On a 5 min chart, there's a buy signal for a quick move up and at least 2 short term sell signals that the market reacted to very quickly and a larger sell signal that we have seen play out over the last few days. These signals are excellent and would have made money, and that's not easy to do with the market having been in a lateral consolidation recently.


Right now in the short term equities have moved lower as credit and the other measures have indicated, longer term, there's still apparent, significant downside. Taking with 3C and using multiple timeframes of each of these, we can lock in to excellent entry points and even get an idea of how serious the coming move will be.

3C for ES tonight
 Above was Thursday early am action that went negative and you can see the rapid fall in price today, toward the EOD it went slightly positive and ES moved up, in after hours it went negative and ES moved down.

This was the last capture of ES with Es responding to each of the divergences.

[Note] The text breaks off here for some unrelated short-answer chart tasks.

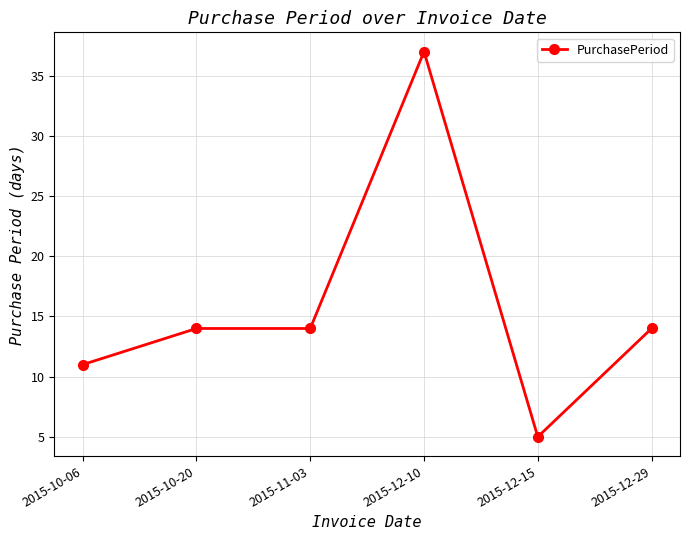

What position from the right is 2015-12-29?

1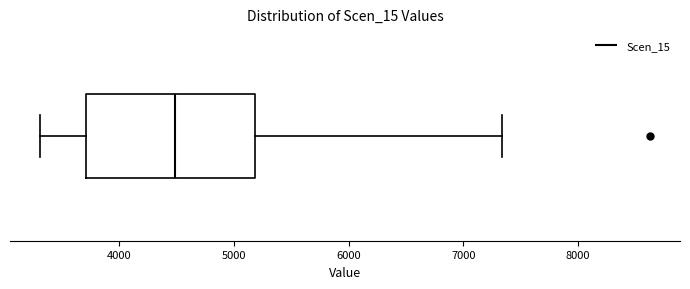

Read this box plot against the x-axis: the position of the median line, the range covered by the box, and the ends of both whiskers. The values are not printed on the chart, so give them approximately, as read against the axis.

median 4500, box 3700 to 5200, whiskers 3300 to 7300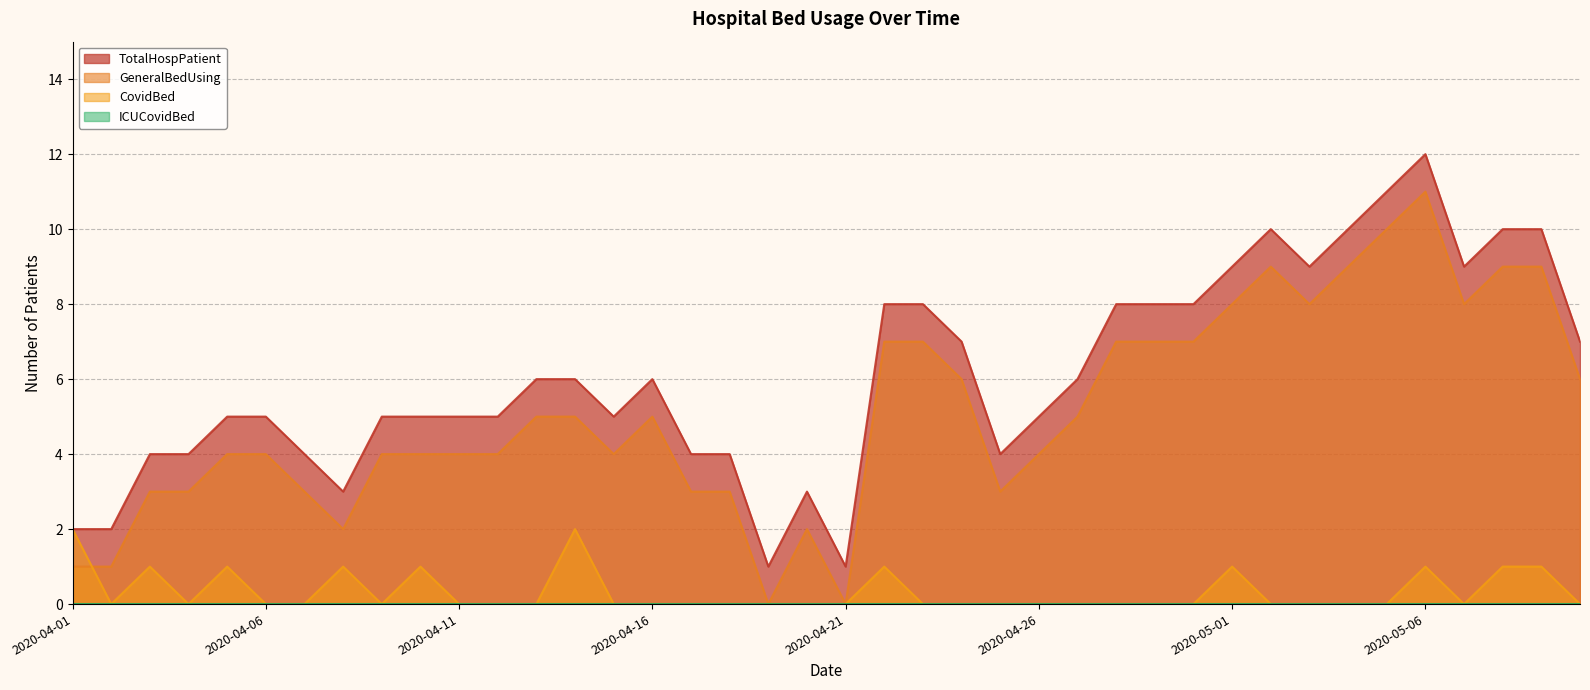

True or false: ICUCovidBed and TotalHospPatient cross at least once.

False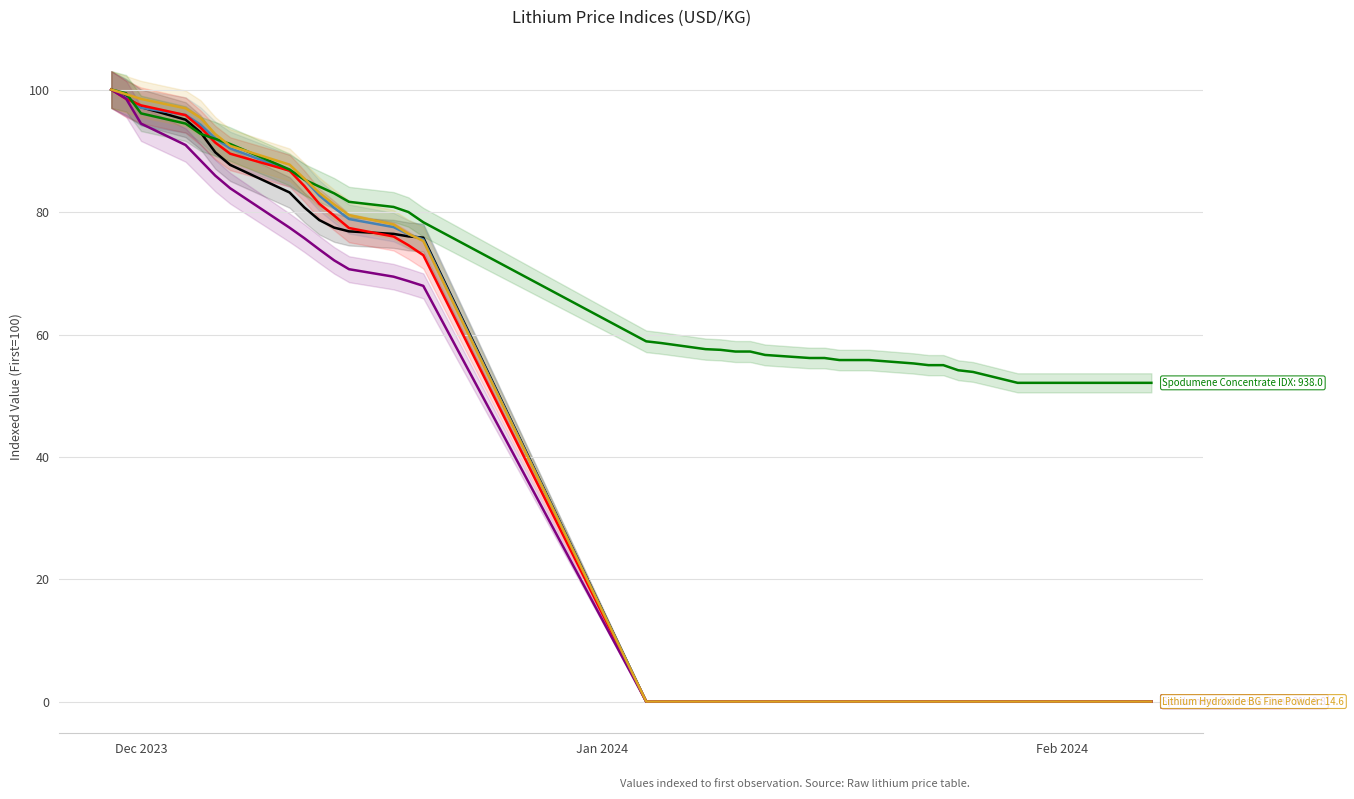

Does the chart have visible grid lines?

Yes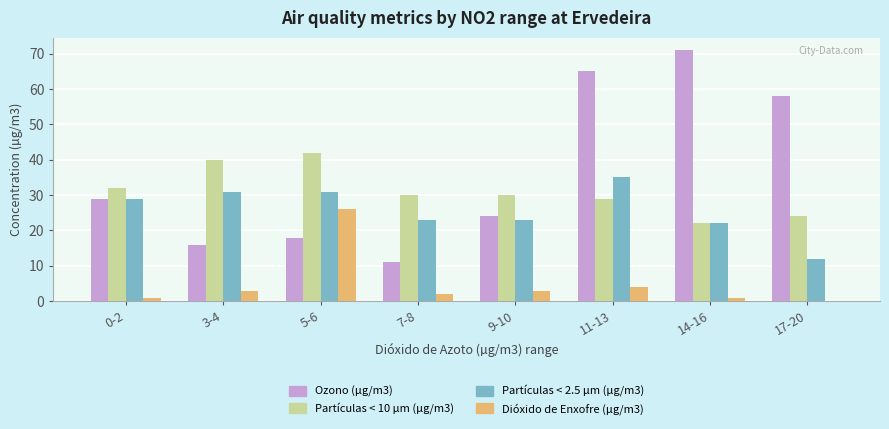

Reading left to right, list all the values displayed in this chart.

Ozono (µg/m3): 29	16	18	11	24	65	71	58
Partículas < 10 µm (µg/m3): 32	40	42	30	30	29	22	24
Partículas < 2.5 µm (µg/m3): 29	31	31	23	23	35	22	12
Dióxido de Enxofre (µg/m3): 1	3	26	2	3	4	1	0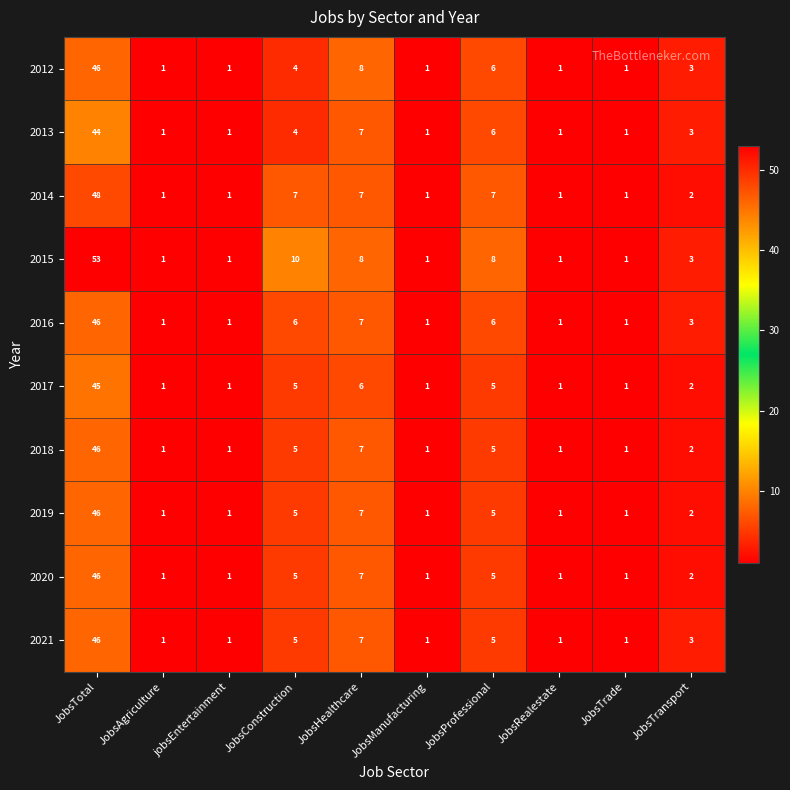

Which series has the widest spread of values?

2015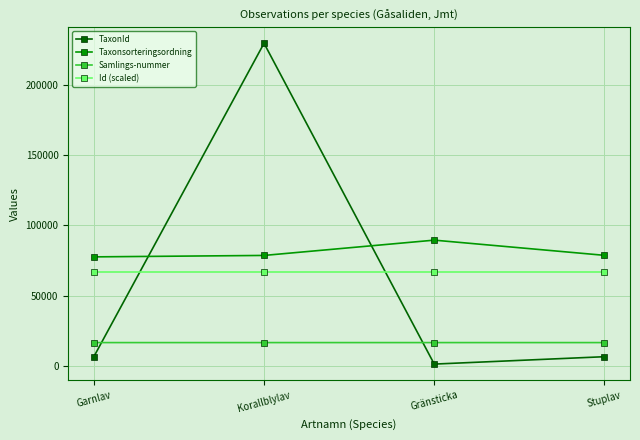

Where is the first local maximum for TaxonId?

Korallblylav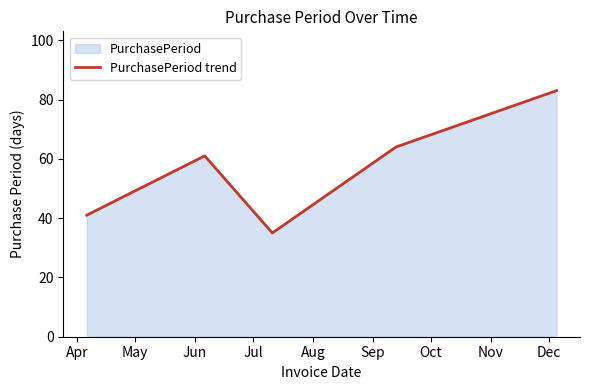

How many interior local valleys (lower than both neighbors) does the data have?

1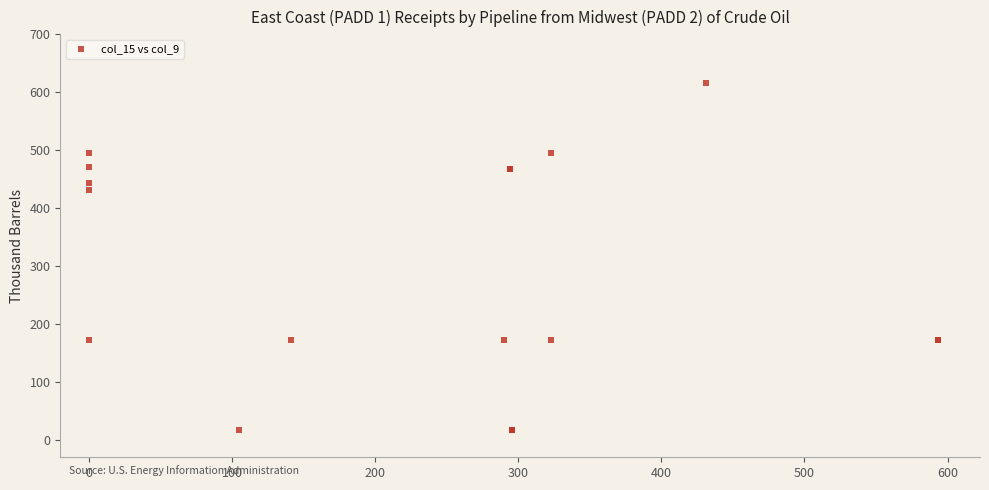

What Y value in the scatter plot is closest to 316?

431.9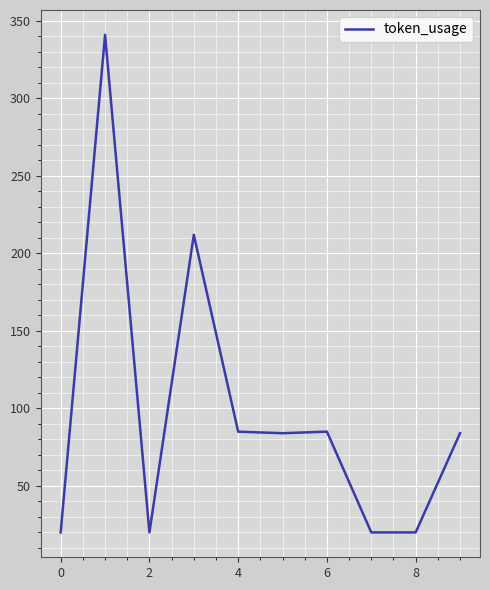

What is the smallest value displayed?

20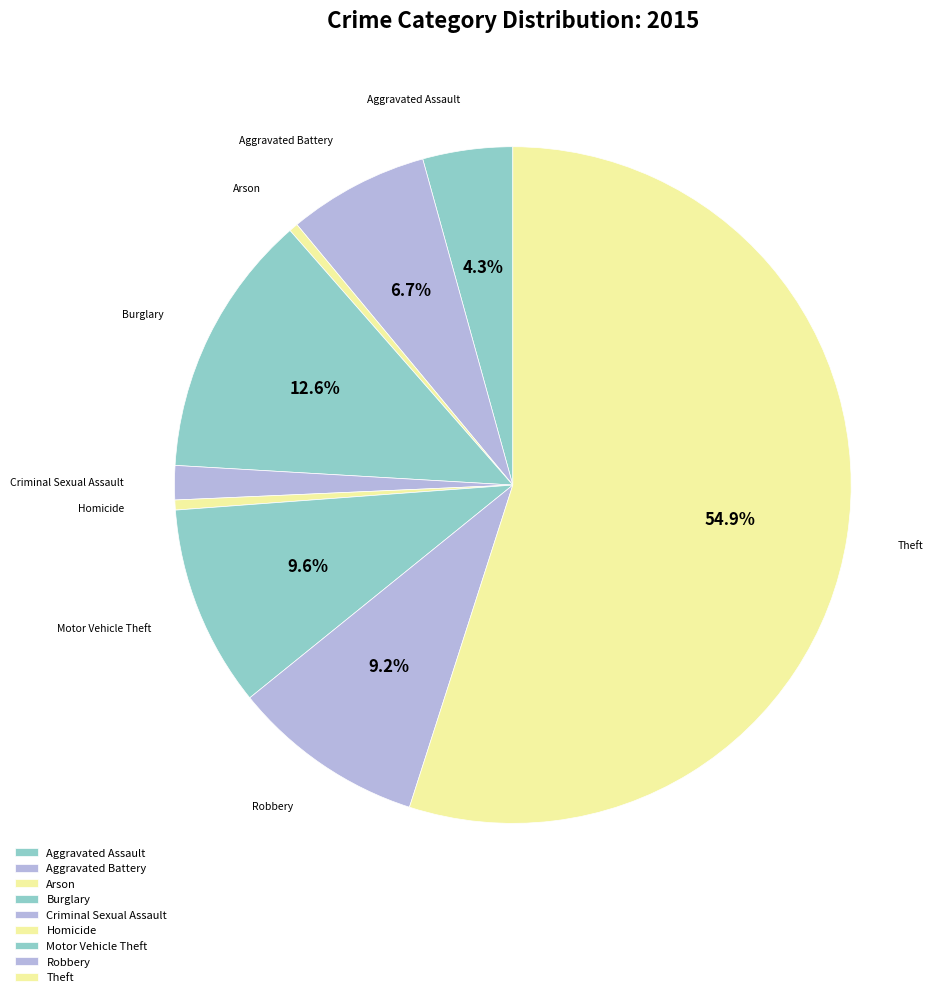

How many slices are in this pie chart?

9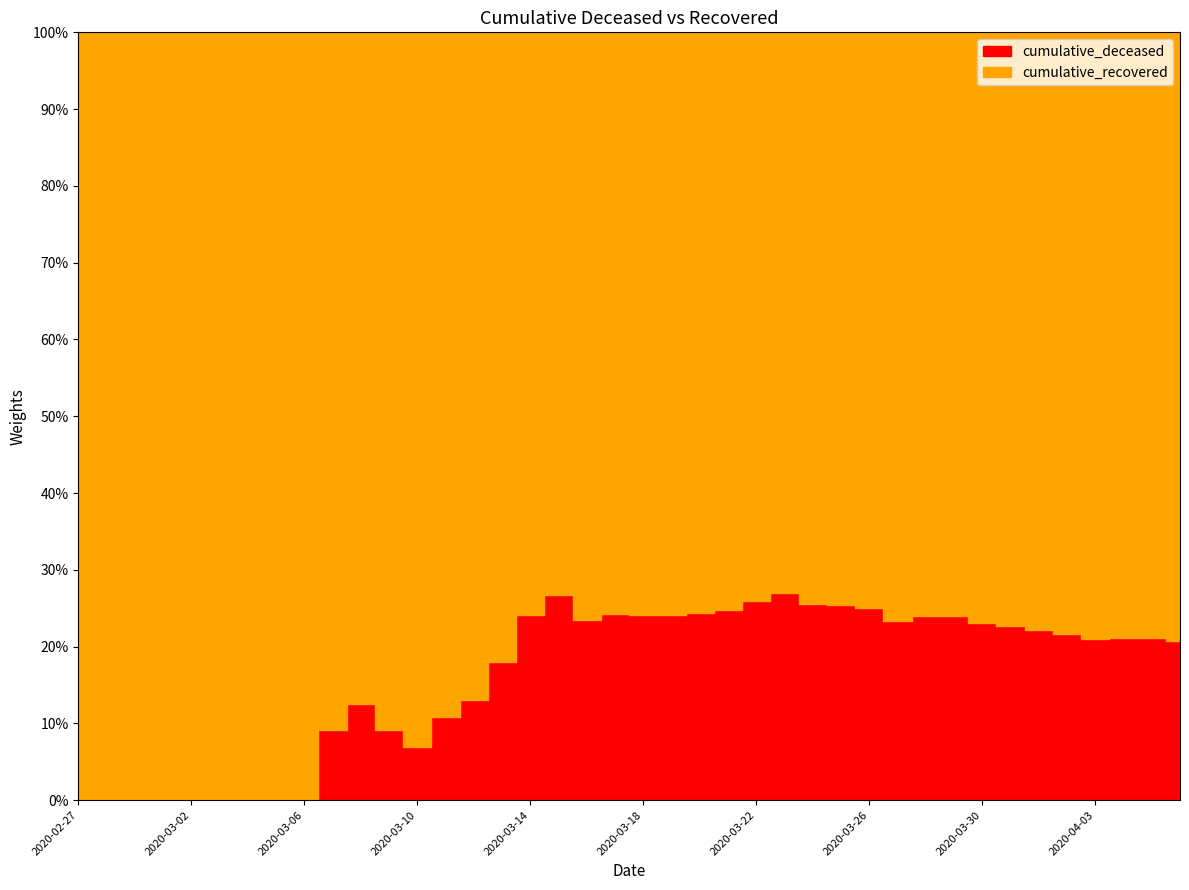

What position from the left is 2020-03-05?

8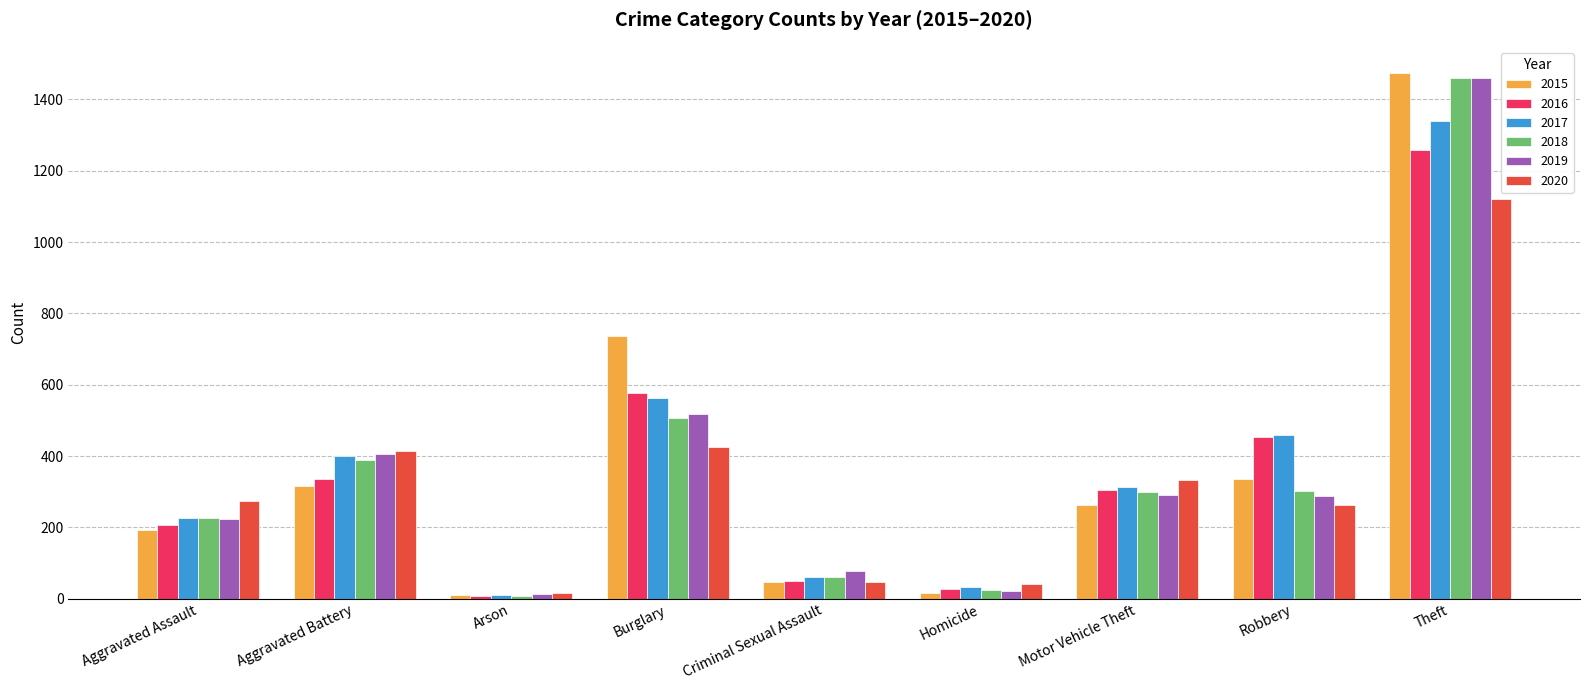

What position from the right is Aggravated Assault?

9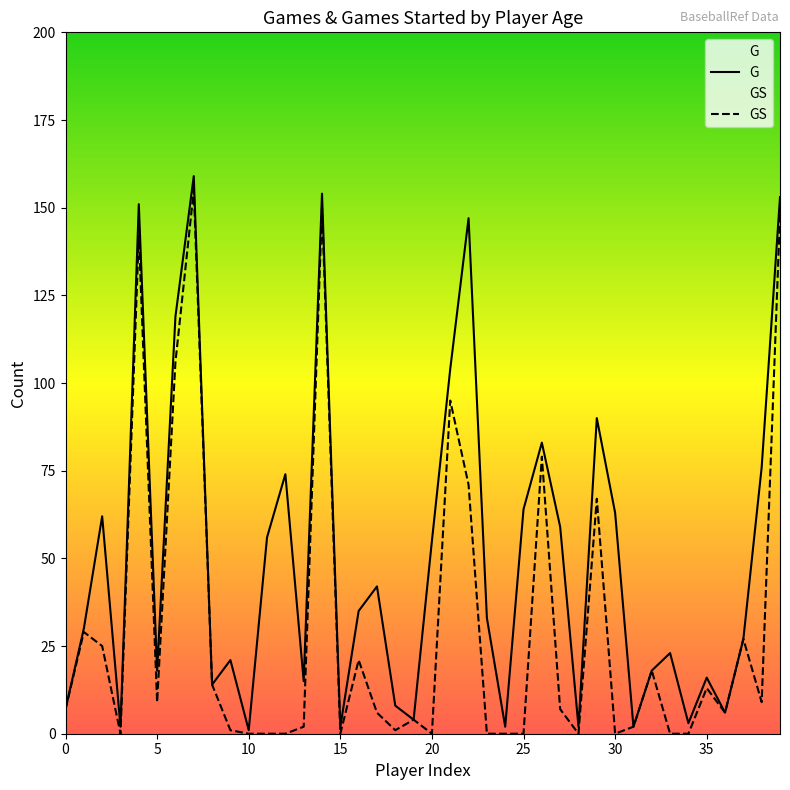

What is the maximum value shown in the chart?

159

3 a.m. will be the start of a new day, I can see the probability of lateral action or even a bounce, but the longer term implications continue to suggest we are in a top.

As for tomorrow...
 Long term trend, 3c is showing not only the top, but significant downside ahead.

Short term 5 min, it looks like a bounce to start the day, how it ends remains to be seen and the credit indicators will likely give us a good indication as well as 3C. This divergence could also represent a consilidation as we saw through the afternoon and the early lift in ES after hours.